[Task material Boundary: Start]

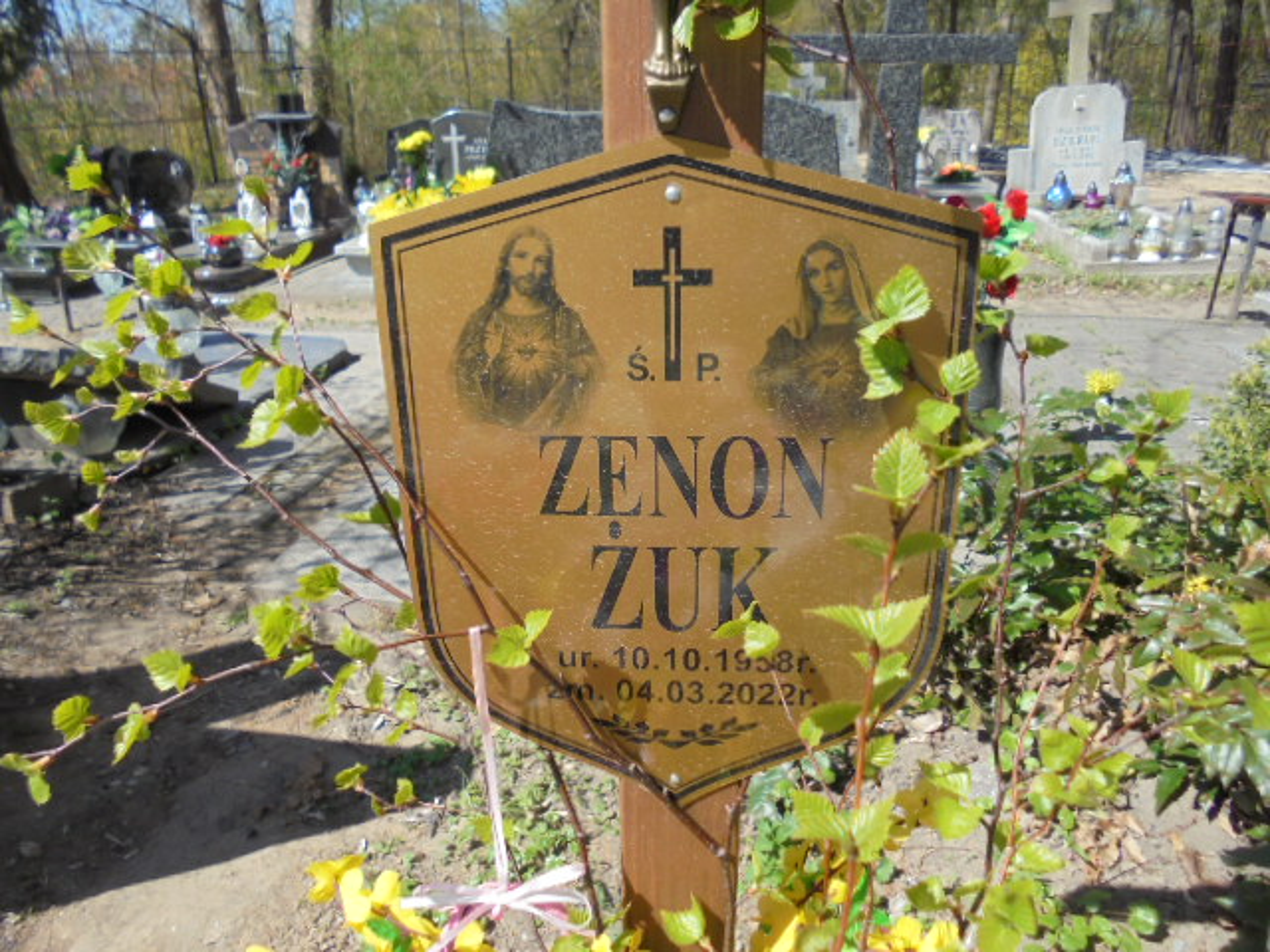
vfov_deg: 53.1
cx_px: 635
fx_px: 954
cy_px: 476
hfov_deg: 67.3
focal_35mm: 26
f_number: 3.5
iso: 100
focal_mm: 4.6
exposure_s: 1/640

[Task material Boundary: End]

• **Work to complete**:
Could you output every record above exactly as it appears, without the pictures?

• **Answer box**:
vfov_deg: 53.1
cx_px: 635
fx_px: 954
cy_px: 476
hfov_deg: 67.3
focal_35mm: 26
f_number: 3.5
iso: 100
focal_mm: 4.6
exposure_s: 1/640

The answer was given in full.